AI : Une traductrice freelance perd 60% de son chiffre d’affaires


Pendant toute la période estivale, nous interrogeons diverses catégories de travailleurs – qu’ils soient employés, fonctionnaires, indépendants ou dirigeants d’entreprise – afin de comprendre leur relation avec les intelligences artificielles génératives. Nous explorons la manière dont ils utilisent ces technologies et comment celles-ci transforment leurs méthodes de travail. Aujourd’hui, c’est au tour de Virginie Maisonobe, qui exerce la profession de traductrice, de partager son expérience.

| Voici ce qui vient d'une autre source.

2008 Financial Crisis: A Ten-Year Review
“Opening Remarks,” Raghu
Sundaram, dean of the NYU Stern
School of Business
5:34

Virginie Maisonobe : De la Traduction à la Référence Web Trilingue

Virginie Maisonobe, âgée de 42 ans, n’a pas initialement prévu d’entamer une carrière dans la traduction. Après des études de langue et de journalisme, c’est par un concours de circonstances qu’elle se retrouve plongée dans ce domaine, il y a maintenant 17 ans. À cette époque, elle résidait à Berlin et a commencé par traduire des logiciels. Peu à peu, elle a orienté son travail vers le secteur du e-commerce, s’occupant de la traduction de sites internet, brochures, catalogues, fiches produits et newsletters. Aujourd’hui, elle exerce en tant que freelance depuis son domicile à Clermont-Ferrand. L’été dernier, l’irruption de l’intelligence artificielle générative a radicalement transformé sa pratique professionnelle.

« J’ai reçu un courriel d’un client m’informant qu’il voulait changer notre mode de collaboration. Au lieu de me demander de traduire les textes, il souhaitait que je les relise après qu’ils aient été traduits par ChatGPT. J’avais déjà pressenti que les IA allaient profondément modifier mon métier. J’ai accepté, en me disant que l’on verrait bien par la suite. Et c’est ainsi que tout a débuté ».

Virginie Maisonobe, traductrice

Quelques semaines plus tard, un autre client a mis fin à leur collaboration. Cette succession d’événements a conduit Virginie à perdre 60% de ses revenus entre août et décembre 2023.

« Cela a été brutal, j’avais du mal à y croire car ces clients étaient satisfaits de mon travail et nous collaborions depuis longtemps. En tant qu’indépendant travaillant sous contrat, je savais que tout pouvait s’arrêter du jour au lendemain, mais cela a tout de même été un choc de perdre une telle part de mon chiffre d’affaires en si peu de temps. C’était comme si mes compétences et mon expérience accumulées au fil des années n’avaient plus aucune valeur du jour au lendemain ».

Virginie Maisonobe

Virginie Maisonobe a dû se plier à un travail de post-édition

Un travail qui consiste à relire et corriger des textes pré-traduits par une intelligence artificielle ou un outil de traduction automatique. « La post-édition ressemble à un travail à la chaîne. On nous demande de travailler beaucoup plus rapidement sur des volumes significativement plus importants. Il y a moins d’opportunités de poser des questions au client en cas de problème de compréhension.

Et surtout, il y a peu de place pour la créativité. Même si le commerce en ligne n’équivaut pas à de la traduction littéraire, traduire un slogan, un titre de newsletter ou du contenu marketing peut tout de même solliciter la créativité d’un traducteur. C’est ce qui me plaisait dans ce métier. Maintenant, cela m’intéresse beaucoup moins. »

La traductrice a finalement décidé de changer de métier

« Je n’ai rien contre l’IA, mais je refuse d’être passive face à cette nouvelle technologie, car je suis convaincue qu’elle va toucher tous les secteurs. Je veux l’utiliser de manière proactive. J’ai préféré changer de voie et utiliser mes compétences dans un domaine qui me paraît moins exposé. »

Virginie Maisonobe

Virginie Maisonobe a donc pris la décision de se réorienter. Cet été, elle intégrera une entreprise en tant que référenceuse web trilingue, maîtrisant l’allemand, l’anglais et le français.